Incident Summary:
On 26th June at 05:57 UTC, we experienced a significant surge in traffic targeting one of our customers, including the payment URLs managed by Chargebee. This unexpected increase in requests led to service interruptions as our systems, including AWS Application Load Balancers (ALBs), were unable to scale adequately.
Current Setup:
Our current infrastructure is designed with multiple clusters to effectively minimize the impact radius during both internal changes and external load events. We utilize AWS's Layer7 functionality to manage overall routing to these clusters. We also have configured WAF with robust rules to block malicious traffic.
Root Cause:
The root cause of the downtime was a targeted attack involving requests from different IPs directed at one of our customer’s websites and their payment URLs (Chargebee domain). The high volume of the attack overwhelmed the system's capacity to scale, particularly affecting our AWS Load Balancers.
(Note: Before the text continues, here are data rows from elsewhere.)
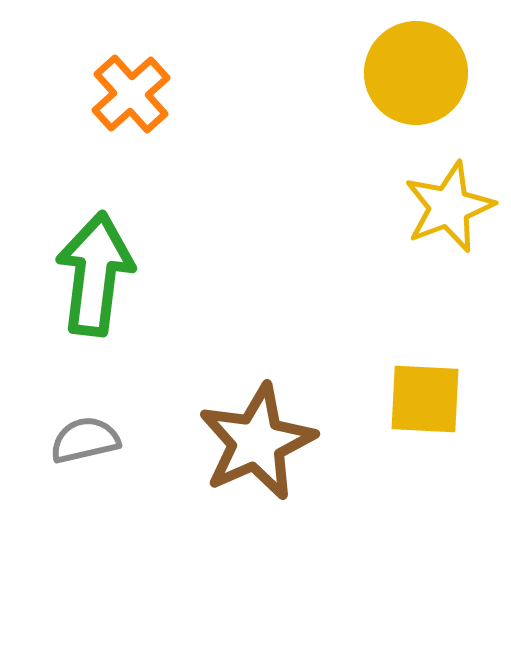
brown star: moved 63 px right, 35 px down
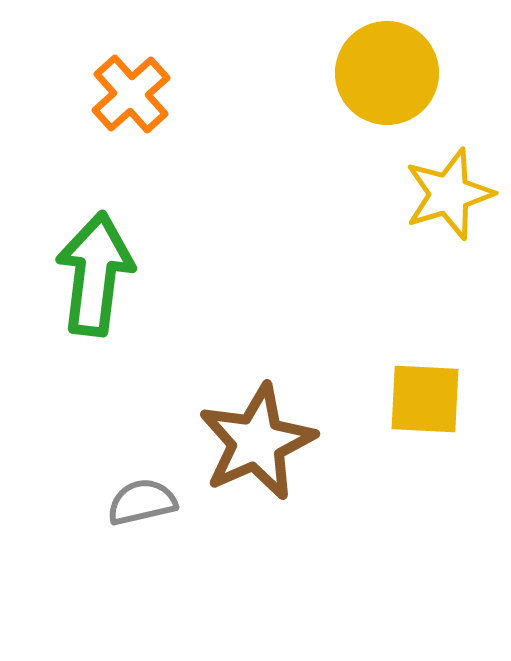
yellow circle: moved 29 px left
yellow star: moved 13 px up; rotated 4 degrees clockwise
gray semicircle: moved 57 px right, 62 px down
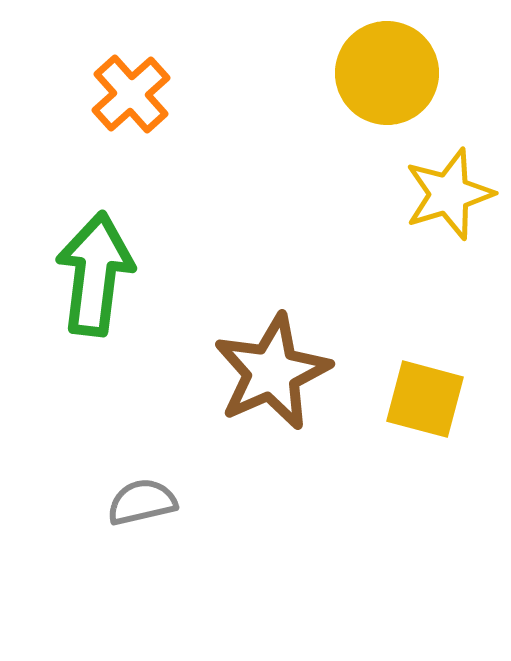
yellow square: rotated 12 degrees clockwise
brown star: moved 15 px right, 70 px up
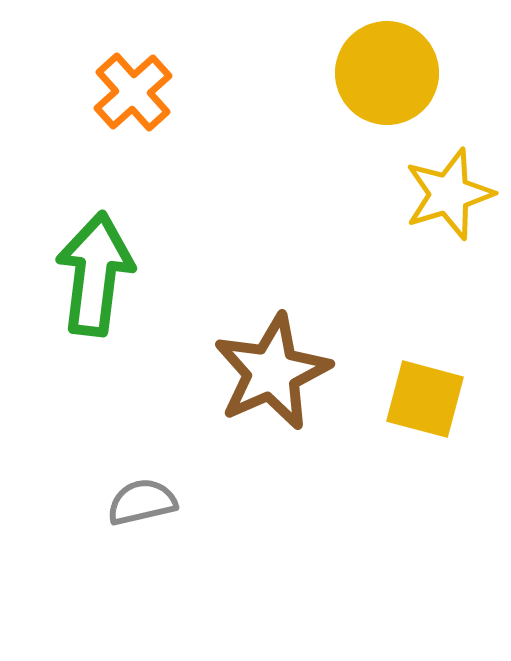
orange cross: moved 2 px right, 2 px up
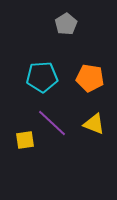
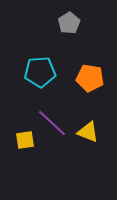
gray pentagon: moved 3 px right, 1 px up
cyan pentagon: moved 2 px left, 5 px up
yellow triangle: moved 6 px left, 8 px down
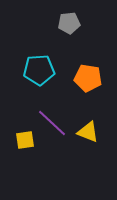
gray pentagon: rotated 25 degrees clockwise
cyan pentagon: moved 1 px left, 2 px up
orange pentagon: moved 2 px left
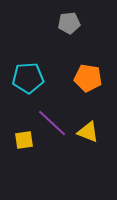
cyan pentagon: moved 11 px left, 8 px down
yellow square: moved 1 px left
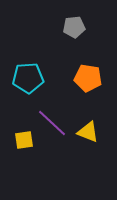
gray pentagon: moved 5 px right, 4 px down
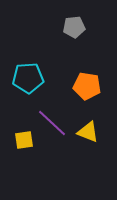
orange pentagon: moved 1 px left, 8 px down
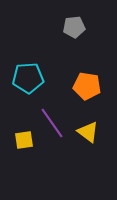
purple line: rotated 12 degrees clockwise
yellow triangle: rotated 15 degrees clockwise
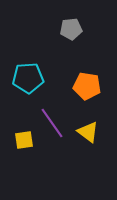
gray pentagon: moved 3 px left, 2 px down
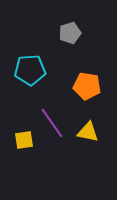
gray pentagon: moved 1 px left, 4 px down; rotated 10 degrees counterclockwise
cyan pentagon: moved 2 px right, 8 px up
yellow triangle: rotated 25 degrees counterclockwise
Although AWS WAFs were enabled, the magnitude and speed of the attack within a short duration still caused a significant problem in the AWS Load Balancers, preventing the WAF from even evaluating the incoming requests. This resulted in an impact on all the clusters even though the underlying instances were healthy.
Steps Taken & Way Forward:
We aim to enhance our system's resilience against similar attacks and ensure uninterrupted service for our customers. We will continue to monitor and adapt our strategies as needed to address evolving security threats.